Escribirlo no me va a salvar de la pérdida. No me va a devolver la melancolía que tampoco he llegado a saber de dónde viene. La lluvia debería hacerme sentir algo, pero solo queda el recuerdo de la melancolía. Y ya sé que no hay respuestas. Aquello inasible que nunca supe qué era, también ha dejado de estar. Pero también por eso escribo: trato de atrapar lo inatrapable.

Yo, que buscaba certezas, ahora estoy más perdido que nunca, con más preguntas.
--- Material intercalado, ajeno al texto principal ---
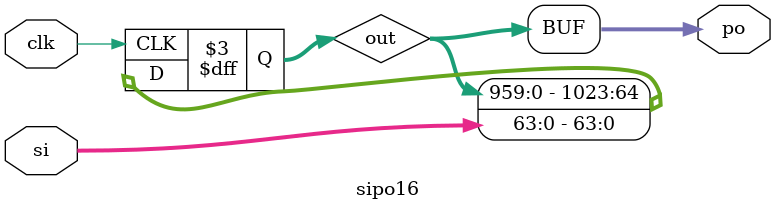
<source format=sv>
module sipo16(si, clk, po);
input reg clk;
input reg [63:0] si;
reg [1023:0] out;
output reg [1023:0] po;
initial begin
    out = 1024'b0;
end

always @(posedge clk) begin
        out = {out[959:0], si};
end
assign po = out;
endmodule
</source>
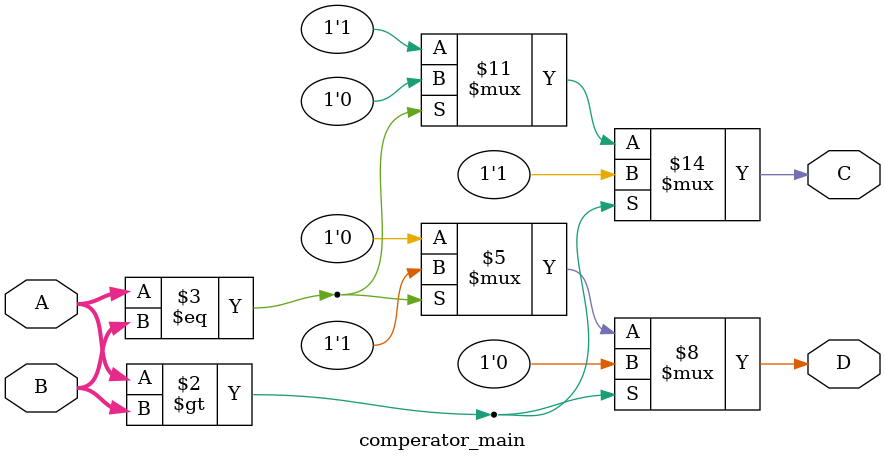
<source format=v>
/*Design and simulate a circuit that hastwo2 8 bit inputs 
(A and B) and has two output bits C and D. C is high if if A>B.  D is high if A=B. */

module comperator_main(A,B,C,D);
input [7:0] A;
input [7:0] B;
output C ,D;

wire [7:0] A;     
wire [7:0] B;
reg  C,D;

always@ ( A | B)
begin
  if(A>B)
   begin
   C<=1'b1;
	D<=1'b0;
	end
   else if (A==B)
	begin
   C<=1'b0;
	D<=1'b1;
	end
 else
   begin
   C<=1'b1;
	D<=1'b0;
	end
 
end
endmodule



  
</source>
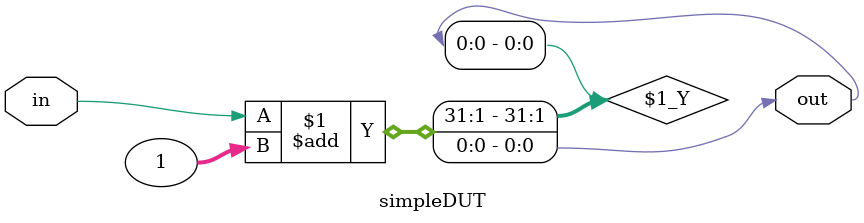
<source format=v>
module simpleDUT (
  input wire in,
  output wire out
);

  reg [31:0] memory[15:0]; // a 16*32 memory
  assign out=in+1;
  
endmodule

</source>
Y menos respuestas. ¿Para qué escribir entonces si ya sé que ni siquiera hacer mejores preguntas me va a llevar a ninguna parte?

¿Y a dónde era que yo quería llegar?

Yo todo lo que quería era aprender cómo vivir.

Pues lo he logrado, tanto, que sigo aprendiendo hasta el día de hoy.

Pero escribir —y esto es lo que me atormenta y me quita el sueño— poner la vida en palabras y en ficciones porque así iba a entender de qué se trataba ya no me sirve, no me va a salvar de mí mismo, de vivir mi propia vida. Mucho menos de morir mi muerte, propia o impropia.

¿Entonces por qué lo haces ahora? Ser escritor le daba sentido a la vida. Era romántico. Garabatear en aeropuertos, en buhardillas, al filo de la madrugada. Me hacía sentir un ser realmente superior, que era lo que yo quería ser, diferente a los demás.

Yo admiraba a los escritores y su supuesto heroísmo ante la cuartilla en blanco y todo eso; su inteligencia y profundidad, y quería ser uno de ellos. Publiqué mis novelas y me junté horas con otros escritores, y nos emborrachamos juntos, y vivimos como escritores.

Y nada. No había nada detrás de aquello. Ni delante. Los escritores eran seres humanos comunes y corrientes. A veces tan corrientes que ni ellos mismos, nosotros, nos dábamos cuenta. Los escritores se inventan otros mundos para no vivir en el suyo, para salir de su mente y de sí mismos.

No es diferente a jugar Candy Crush o ver videos de Maluma. Uno cree que es más elevado. Pero uno cree lo que quiere creer, porque en realidad no lo sabe, porque no hay respuestas. Solo mejores preguntas de un ilusorio ego. ¿Mejores según quién?

Escribir le daba sentido a mi vida; pero cada vez escribo menos y hallo menos razones para hacerlo. Es lo más terrible; descubrirte Sísifo cuesta arriba, en plena subida, atado a tu piedra y desvariando, atenazado aún y siempre por las ganas humanas. Saber que no vas a aprender nunca a vivir, aunque te aferres a la idea hasta el día de tu muerte.

Dicen que a partir de los cincuenta empiezas a aprender a morir, si llegas aquí, claro. ¿De verdad alguien quiere aprender a morir? (¿Y esa será acaso una mejor pregunta?) ¿Para qué mierda estoy escribiendo todo esto? ¿Esa será acaso una mejor pregunta? ¿Cómo va a terminar todo esto? ¿Adónde quiero llegar? Esta será acaso…

Ya no quiero escribir, no me ha servido de nada. No he aprendido a vivir. Estoy ahogado de mejores preguntas. Inundado. Y no para de llover. Debo dormir, mañana será otro día. Dicen que el alma sabe lo que busca, y quizá me la encuentre de vuelta en la ciudad inundada. Mañana. Y termine este desvarío… Y empiece otro.